- **Source extract**:
%%
# Ep 117: Math is Figureoutable, Even In High School

September 13, 2022 Pam Harris Episode 117
Math is Figure-Out-Able with Pam Harris
Ep 117: Math is Figureoutable, Even In High School

A lot of people feel like when it comes to high school math, it's just not possible to think and reason through things anymore. Not true! In this episode Pam and Kim make the transition from Proportional Reasoning to Functional Reasoning and writing the equation of a line using relationships and what students already know.
Talking Points:

• Is math always Figure-Out-Able?
• How ratio tables prepare students for linear functions
• Example Problem Strings
• Registration for workshops closes this Friday!

Get a workshop while you can: https://www.mathisfigureoutable.com/workshops

Pam Harris:

Hey fellow mathematicians. Welcome to the podcast where math is Figure-Out-Able. I'm Pam. And you found a place where math is not about

Kim Montague:

And I'm Kim. memorizing, mimicking, waiting to be told or shown what to do. But it's about making sense of problems, noticing patterns and reasoning using mathematical relationships. We can mentor mathematicians, as we co-create many together. Not only are algorithms not particularly helpful in teaching mathematics, but rotely repeating steps actually keep students from being the mathematicians they can be. So this episode is all about a really cool connection between Proportional Reasoning and Functional Reasoning that may surprise you. So Pam, let's start off. And if I can, tell you a little bit about my experience. I know that we've talked about my mathematics before and in elementary school and middle school, and just all through Proportional Reasoning, I really was able to make sense of things. Even though my teachers weren't teaching me in a way that was really Figure-Out-Able. It was for me, it was very rote memorize practice. And that was fine for me, with me, because I didn't know any different as a teaching practice. And I was okay until about precalc, I hit a wall in precalc to be perfectly honest with you. I at that point, felt like I couldn't figure anything out anymore. And I, you know, I still, because I had some memorization skills, I still did, okay, but it fell apart in my mind. I thought for sure I had reached a point where, like, you either made sense to you or didn't, and it wasn't gonna make sense to me. And so I just shied away at that point, and said, "I don't get it anymore. This isn't for me." And I was really interested in math. And I really loved my math classes. And I just, I just didn't, I just didn't at that point.

Pam Harris:

And it makes me sad hearing you talk about it. But I hear you saying at that point, math became not Figure-Out-Able anymore.

Kim Montague:

Yeah, absolutely.

Pam Harris:

It's almost like in your head. The nature of math changed.

Kim Montague:

Yeah.

Pam Harris:

You're like, "Oh, this isn't fun anymore, because it's not Figure-Out-Able anymore."

Kim Montague:

Yeah.

Pam Harris:

"Now, it's just a bunch of formulas to memorize. And I could do that. But that's not fun."

Kim Montague:

Yeah.
%%
- **Extracted data**:
%%
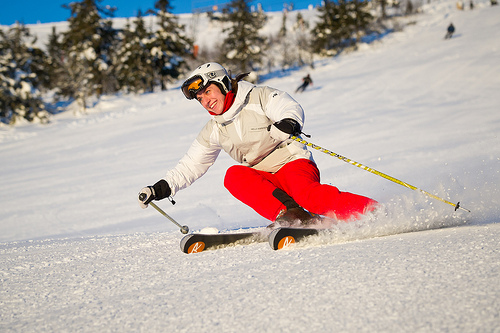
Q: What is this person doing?
A: Skiing.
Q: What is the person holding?
A: Ski poles.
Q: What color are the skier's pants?
A: Red.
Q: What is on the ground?
A: Snow.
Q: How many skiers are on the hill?
A: Three.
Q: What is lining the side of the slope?
A: Trees.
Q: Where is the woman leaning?
A: To the right.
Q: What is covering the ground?
A: Snow.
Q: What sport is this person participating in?
A: Skiing.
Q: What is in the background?
A: Trees.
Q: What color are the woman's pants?
A: Red.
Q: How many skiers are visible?
A: 3.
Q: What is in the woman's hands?
A: Ski poles.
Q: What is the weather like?
A: Cold and sunny.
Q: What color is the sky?
A: Blue.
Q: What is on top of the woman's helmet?
A: Goggles.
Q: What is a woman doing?
A: Skiing.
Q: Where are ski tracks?
A: On the snow.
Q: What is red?
A: Skiers pants.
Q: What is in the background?
A: Trees.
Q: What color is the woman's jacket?
A: White.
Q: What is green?
A: Trees.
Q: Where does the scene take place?
A: On ski slope.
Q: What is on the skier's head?
A: Helmet.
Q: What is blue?
A: Sky.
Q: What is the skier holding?
A: Ski poles.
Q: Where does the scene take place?
A: On a ski slope.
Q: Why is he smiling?
A: He likes skiing.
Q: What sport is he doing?
A: Downhill skiing.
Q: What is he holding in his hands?
A: Ski poles.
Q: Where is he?
A: A snowy slope.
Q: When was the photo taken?
A: Daytime.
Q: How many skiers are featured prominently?
A: One.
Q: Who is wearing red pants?
A: The skier in front.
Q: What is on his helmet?
A: His goggles.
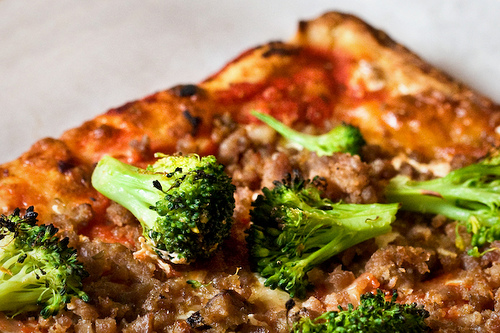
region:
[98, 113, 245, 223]
green broccoli on pizza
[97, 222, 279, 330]
brown meat on pizza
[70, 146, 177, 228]
green stems on broccoli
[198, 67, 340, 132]
red sauce on pizza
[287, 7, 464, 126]
brown crust on pizza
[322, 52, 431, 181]
yellow cheese on pizza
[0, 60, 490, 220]
pizza on white plate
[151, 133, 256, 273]
dark green florets of broccoli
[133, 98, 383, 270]
brown sausage on pizza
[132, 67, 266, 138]
black char spots on pizza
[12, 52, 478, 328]
this is the pizza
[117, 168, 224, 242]
this is the brocolli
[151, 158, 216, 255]
the brocolli is green in colour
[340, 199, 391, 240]
this is the stem of the brocolli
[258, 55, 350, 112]
this is the sauce in the pizza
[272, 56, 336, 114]
the sauce is red in colour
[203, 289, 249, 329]
this is courgette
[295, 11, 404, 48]
this is the edge of the pizza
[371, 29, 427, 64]
this is the crust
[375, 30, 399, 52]
the crust is black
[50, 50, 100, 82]
this is a plate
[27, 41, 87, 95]
the plate is clean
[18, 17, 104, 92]
the plate is white in color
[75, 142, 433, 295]
this is some broccolli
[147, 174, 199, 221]
the broccolli is green in color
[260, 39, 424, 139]
this is a pizza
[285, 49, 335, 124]
the pizza is red in color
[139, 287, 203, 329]
this is some meat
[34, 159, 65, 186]
the area is brown in color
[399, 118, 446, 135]
the area is oily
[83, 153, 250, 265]
a piece of broccolo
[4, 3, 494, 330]
broccoli on pizza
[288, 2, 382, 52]
corner of the pizza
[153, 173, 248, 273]
top of the broccoli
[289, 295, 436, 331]
head of the broccoli is dark green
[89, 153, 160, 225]
stem of the broccoli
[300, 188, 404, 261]
light green stem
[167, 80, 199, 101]
black spot on the crust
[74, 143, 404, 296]
two pieces of broccoli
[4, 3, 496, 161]
crust around the edge of the pizza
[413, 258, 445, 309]
part f a food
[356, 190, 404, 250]
part of a stalk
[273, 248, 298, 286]
part of a stalk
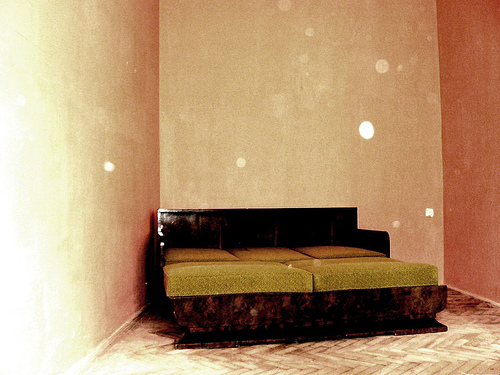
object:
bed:
[155, 205, 457, 338]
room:
[0, 0, 500, 375]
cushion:
[161, 262, 312, 297]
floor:
[62, 308, 500, 375]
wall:
[158, 0, 445, 286]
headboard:
[154, 206, 358, 248]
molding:
[449, 285, 498, 306]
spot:
[376, 59, 390, 74]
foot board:
[172, 285, 449, 350]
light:
[156, 209, 174, 222]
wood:
[156, 208, 391, 261]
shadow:
[138, 211, 155, 319]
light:
[0, 98, 21, 331]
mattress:
[162, 244, 440, 297]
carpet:
[172, 321, 459, 351]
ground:
[0, 284, 499, 375]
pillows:
[168, 247, 312, 263]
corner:
[430, 51, 448, 61]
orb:
[358, 121, 376, 140]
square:
[425, 208, 435, 218]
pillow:
[166, 247, 240, 262]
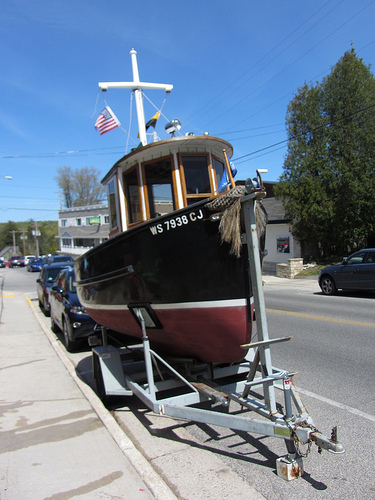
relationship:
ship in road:
[77, 127, 290, 381] [289, 293, 366, 402]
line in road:
[311, 306, 340, 332] [289, 293, 366, 402]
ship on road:
[77, 127, 290, 381] [289, 293, 366, 402]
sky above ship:
[161, 3, 276, 94] [77, 127, 290, 381]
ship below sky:
[77, 127, 290, 381] [161, 3, 276, 94]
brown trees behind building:
[38, 160, 100, 209] [50, 195, 109, 254]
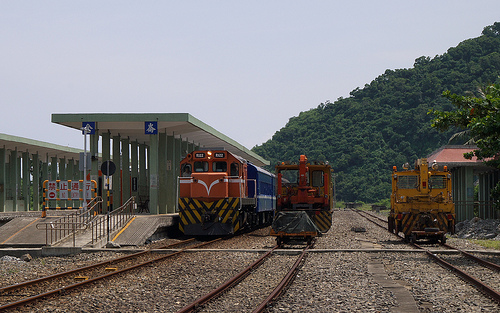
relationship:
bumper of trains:
[179, 198, 233, 233] [193, 102, 478, 266]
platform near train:
[47, 104, 202, 221] [175, 141, 281, 246]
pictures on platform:
[144, 121, 158, 135] [1, 113, 271, 243]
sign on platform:
[80, 121, 96, 135] [1, 113, 271, 243]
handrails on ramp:
[34, 189, 138, 251] [0, 210, 164, 241]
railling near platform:
[32, 195, 136, 229] [44, 186, 185, 242]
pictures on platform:
[144, 121, 158, 135] [1, 190, 182, 250]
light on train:
[204, 150, 214, 159] [167, 147, 270, 219]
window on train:
[187, 157, 216, 169] [167, 145, 267, 244]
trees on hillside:
[249, 22, 499, 201] [235, 20, 485, 179]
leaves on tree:
[465, 92, 497, 155] [425, 83, 498, 230]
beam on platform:
[146, 134, 160, 212] [6, 202, 181, 248]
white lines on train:
[169, 180, 269, 201] [175, 147, 288, 237]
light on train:
[206, 147, 214, 159] [175, 141, 281, 246]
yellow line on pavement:
[110, 212, 137, 244] [10, 206, 185, 254]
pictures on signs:
[82, 121, 160, 131] [78, 119, 158, 134]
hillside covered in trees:
[354, 62, 477, 177] [353, 35, 498, 172]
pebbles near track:
[274, 191, 476, 311] [192, 240, 317, 312]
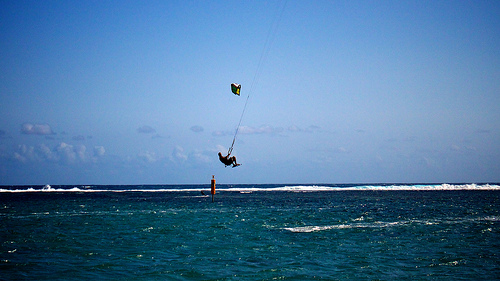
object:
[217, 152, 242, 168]
man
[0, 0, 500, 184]
sky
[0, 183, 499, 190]
wave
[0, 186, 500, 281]
ocean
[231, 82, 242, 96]
kite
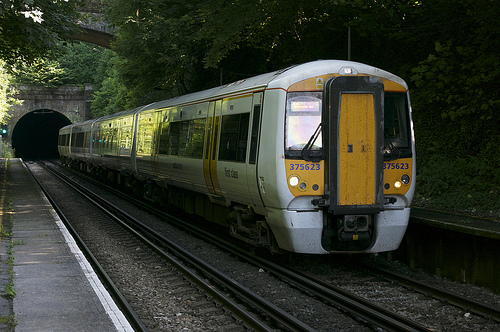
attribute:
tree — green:
[417, 44, 493, 157]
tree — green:
[86, 57, 139, 119]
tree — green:
[111, 24, 178, 95]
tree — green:
[193, 0, 313, 71]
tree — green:
[0, 1, 81, 84]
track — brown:
[21, 156, 355, 330]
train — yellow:
[78, 57, 386, 254]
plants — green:
[1, 19, 168, 80]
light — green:
[1, 125, 7, 139]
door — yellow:
[203, 99, 223, 204]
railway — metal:
[32, 138, 490, 329]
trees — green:
[83, 0, 498, 180]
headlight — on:
[290, 177, 304, 185]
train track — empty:
[123, 229, 235, 330]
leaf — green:
[62, 42, 68, 45]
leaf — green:
[71, 43, 75, 45]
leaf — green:
[8, 60, 13, 63]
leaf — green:
[39, 65, 44, 69]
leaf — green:
[28, 49, 33, 51]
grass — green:
[2, 178, 37, 329]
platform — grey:
[7, 150, 117, 330]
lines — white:
[18, 153, 117, 330]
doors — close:
[165, 107, 257, 207]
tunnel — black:
[9, 106, 83, 166]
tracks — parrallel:
[131, 210, 273, 315]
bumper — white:
[265, 207, 411, 254]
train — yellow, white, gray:
[55, 60, 416, 254]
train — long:
[41, 51, 417, 263]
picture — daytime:
[15, 15, 480, 322]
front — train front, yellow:
[283, 75, 413, 216]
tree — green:
[98, 15, 185, 95]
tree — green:
[420, 16, 483, 122]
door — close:
[197, 100, 213, 192]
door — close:
[213, 101, 222, 195]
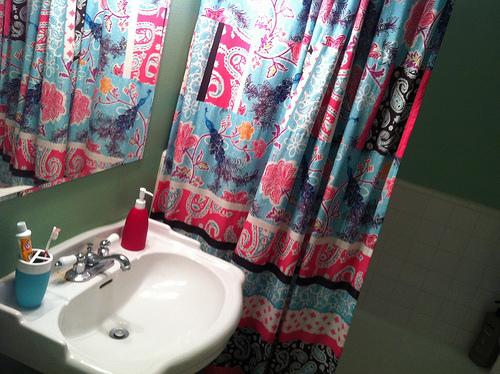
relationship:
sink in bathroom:
[1, 215, 248, 372] [0, 3, 497, 372]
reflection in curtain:
[1, 0, 169, 181] [177, 0, 452, 365]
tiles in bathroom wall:
[370, 178, 495, 348] [364, 3, 499, 342]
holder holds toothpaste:
[11, 212, 62, 324] [10, 214, 36, 260]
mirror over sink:
[0, 1, 169, 197] [1, 215, 248, 372]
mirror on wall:
[2, 1, 173, 191] [2, 0, 202, 270]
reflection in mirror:
[1, 5, 134, 150] [2, 1, 173, 191]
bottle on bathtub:
[467, 299, 499, 372] [324, 307, 472, 368]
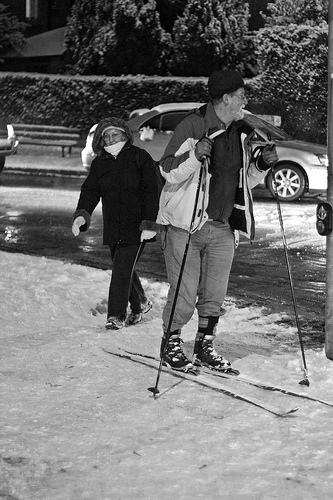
%%
- **Requirement A**:
Which talking points does the podcast episode page list?
- **Requirement B**:
How would you sum up the podcast episode page in two sentences?

- **Answer area A**:
- Is math always Figure-Out-Able?
- How ratio tables prepare students for linear functions
- Example Problem Strings
- Registration for workshops closes this Friday!

- **Answer area B**:
In Episode 117 of Math is Figure-Out-Able, Pam Harris and Kim Montague push back on the idea that high school math can no longer be reasoned through, moving from Proportional Reasoning to Functional Reasoning and writing the equation of a line. Kim recalls making sense of math all through Proportional Reasoning but hitting a wall in precalc, where she felt she couldn't figure anything out anymore, and Pam says that for Kim math then seemed to become a bunch of formulas to memorize.